Martha Tuck Rozett

Professor Emerita and Collins Fellow

Ph.D., Michigan

Renaissance Literature, Shakespeare Studies

Constructing a World: Shakespeare's England and the New Historical Fiction

Martha Tuck Rozett gracefully handles a great deal of material with economy and precision, at once rehearsing traditional views of the subject while also offering an adventurous review of the con-temporary scene. Though the subject of historical fiction has been a topic of interest for many years, no one to my knowledge has managed to deal so effectively as Rozett does with the postmodern development of what she calls the New Historical Fiction.
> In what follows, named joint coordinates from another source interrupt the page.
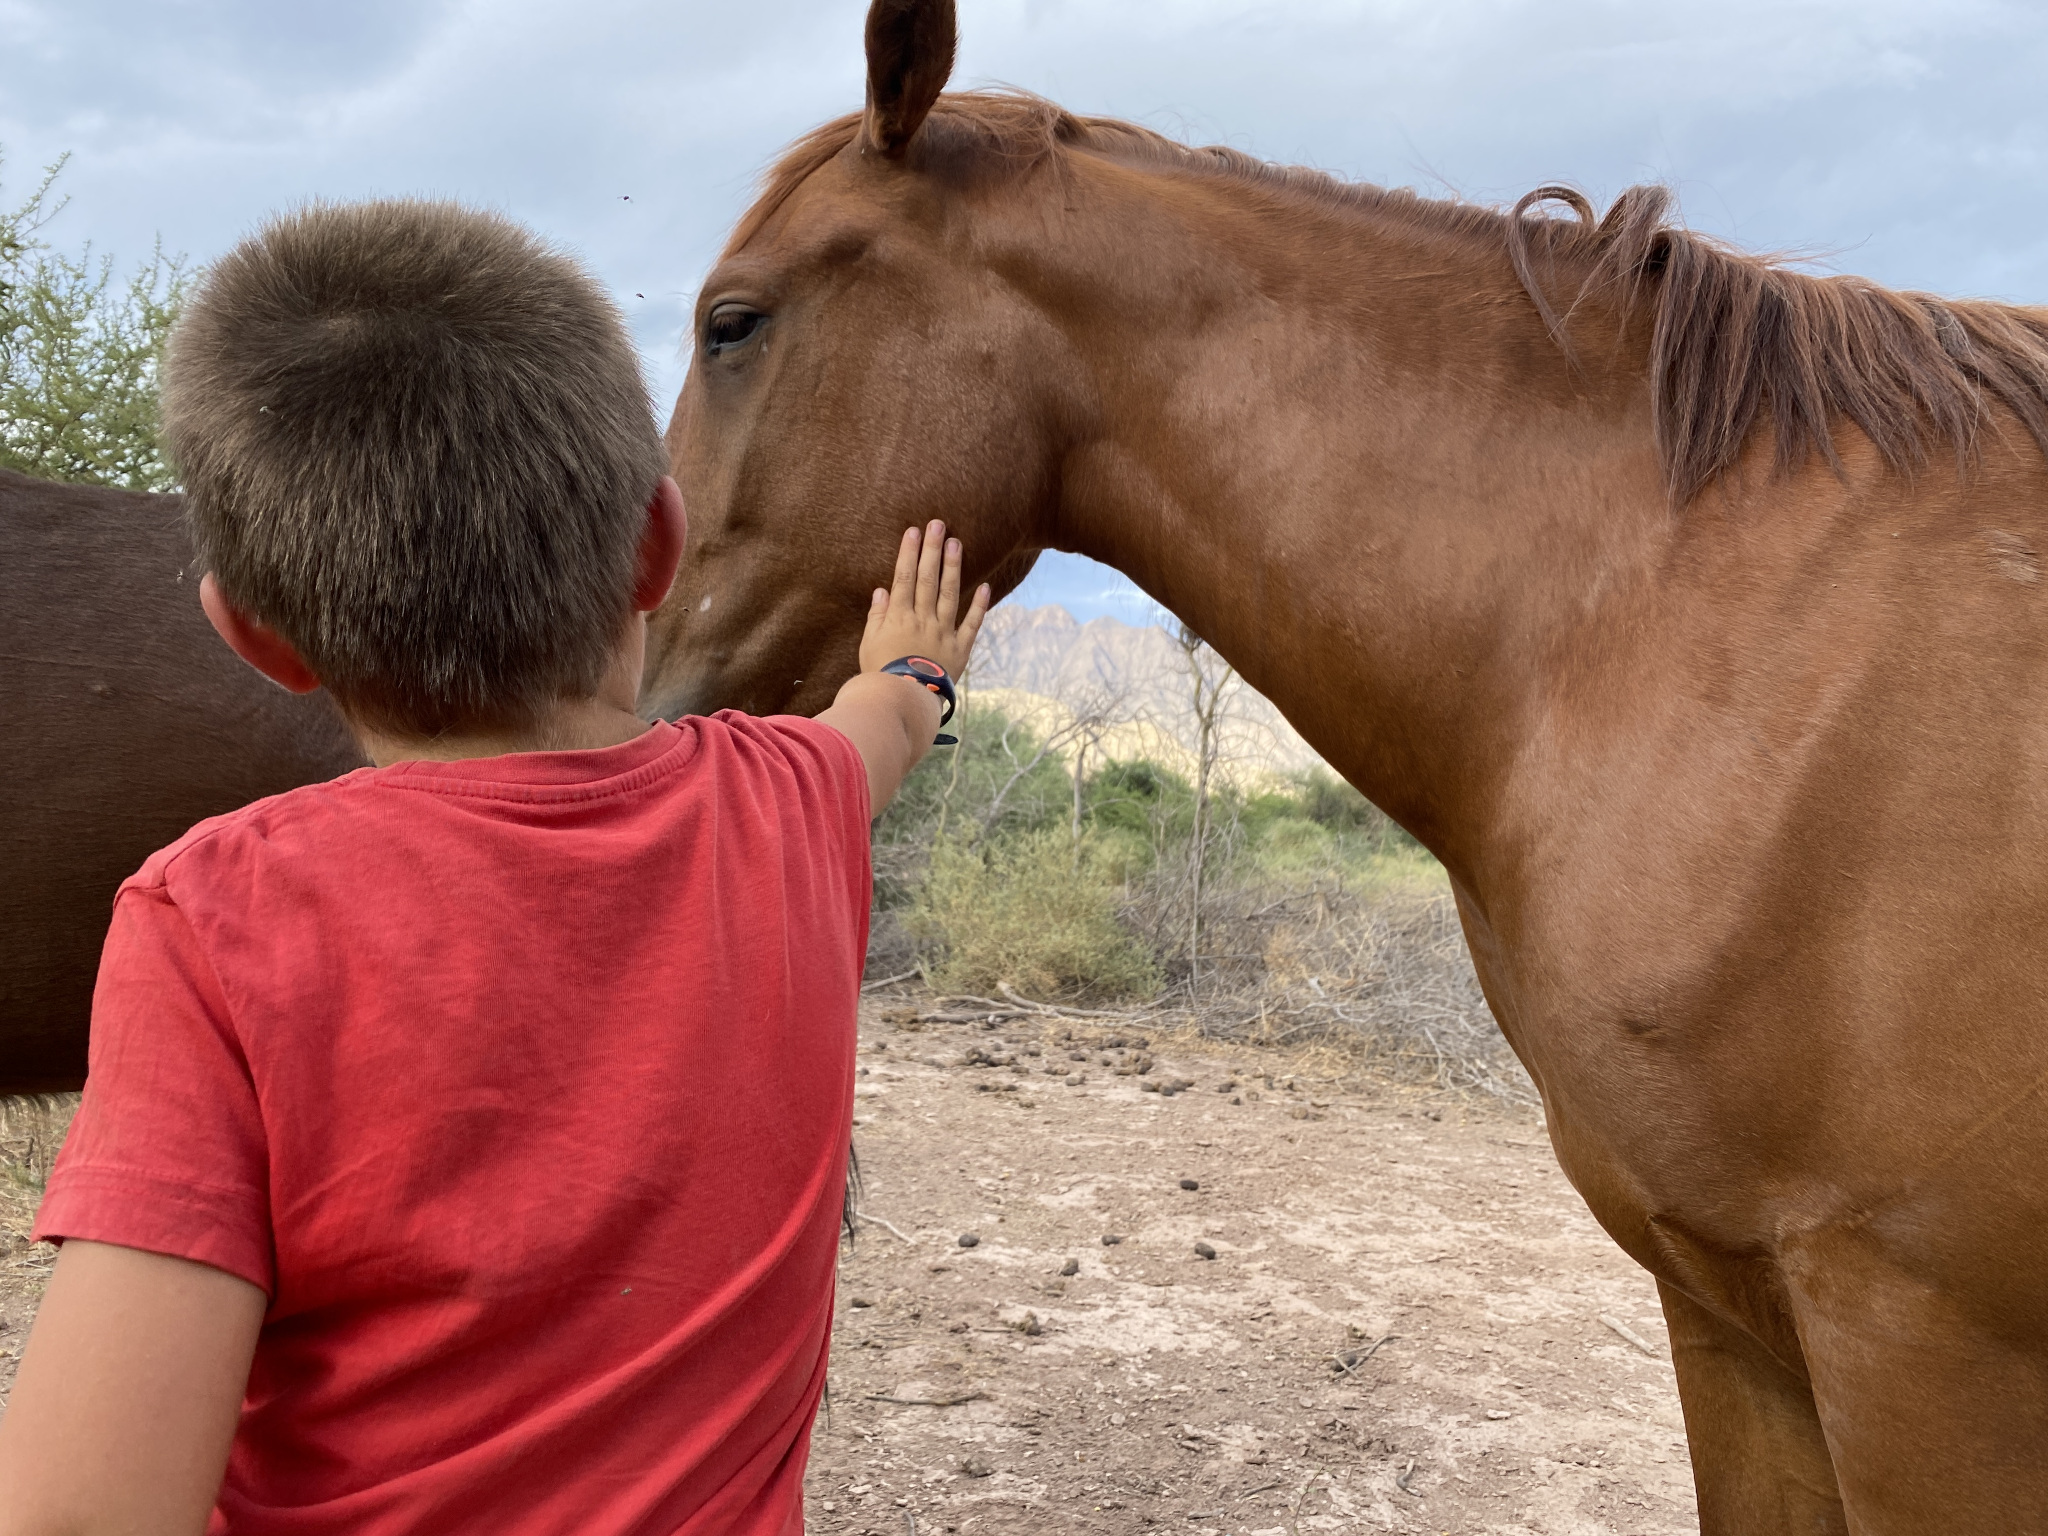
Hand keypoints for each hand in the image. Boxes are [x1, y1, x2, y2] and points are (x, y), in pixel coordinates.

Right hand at [859, 521, 990, 680]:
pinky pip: (971, 624)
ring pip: (950, 594)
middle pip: (927, 579)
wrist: (903, 700)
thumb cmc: (880, 675)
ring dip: (953, 567)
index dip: (909, 552)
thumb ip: (877, 617)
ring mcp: (943, 633)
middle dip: (932, 550)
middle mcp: (923, 620)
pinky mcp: (960, 649)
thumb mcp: (869, 645)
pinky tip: (986, 586)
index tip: (913, 531)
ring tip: (957, 543)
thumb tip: (882, 590)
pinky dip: (980, 606)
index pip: (904, 577)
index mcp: (899, 618)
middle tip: (938, 524)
- George Garrett, author of Death of the Fox

Taking its title from Umberto Eco's postscript to The Name of the Rose, the novel that inaugurated the New Historical Fiction in the early 1980s, Constructing a World, professor Rozett's latest study, provides a guide to the genre's defining characteristics. It also serves as a lively account of the way Shakespeare, Marlowe, Raleigh, Queen Elizabeth I, and their con-temporaries have been depicted by such writers as Anthony Burgess, George Garrett, Patricia Finney, Barry Unsworth, and Rosalind Miles. Innovative historical novels written during the past two or three decades have transformed the genre, producing some extraordinary bestsellers as well as less widely read serious fiction. Shakespearean scholar Martha Tuck Rozett engages in an ongoing conversation about the genre of historical fiction, drawing attention to the metacommentary contained in “Afterwords” or "Historical Notes"; the imaginative reconstruction of the diction and mentality of the past; the way Shakespearean phrases, names, and themes are appropriated; and the counterfactual scenarios writers invent as they reinvent the past.

Academic Profile

Martha T. Rozett is a professor of English at the University at Albany, SUNY, where she has taught and served in various administrative capacities since 1973. In May 2002 she was named a Collins Fellow, the university’s major award for service. She received a BA in English from Harvard University and a PhD in English from The University of Michigan. Her teaching focuses mainly on Shakespeare and on contemporary historical fiction. She is active in the English department graduate program and regularly teaches graduate seminars on Shakespeare: Sources and Offshoots, Writing and Revision, Teaching Shakespeare, and The New Historical Fiction. Rozett has served as Director of Graduate Studies, MA Advisor, Director of Undergraduate Studies, and Associate Dean of Humanities and Fine Arts in the course of her career at Albany. Her activities in the Albany community include serving on the Education Committee of Capital Repertory Theatre and on the Board and the Education Committee of Congregation B’nai Shalom, and serving as a judge for the English Speaking Union’s regional Shakespeare competition. She is also a member of the board of Capital Repertory Theatre in Albany.

Martha publishes widely on Shakespeare and Shakespeare pedagogy and, more recently, on historical fiction. Her books include THE DOCTRINE OF ELECTION AND THE EMERGENCE OF ELIZABETHAN TRAGEDY (1984), TALKING BACK TO SHAKESPEARE (1994) and CONSTRUCTING A WORLD: SHAKESPEARE’S ENGLAND AND THE NEW HISTORICAL FICTION (2003). She also reviews books for Shakespeare Quarterly and performances of Shakespeare plays for Shakespeare Bulletin. She takes an active interest in the teaching of Shakespeare to young people and offers workshops for theatre-related arts-in-education programs in New York City.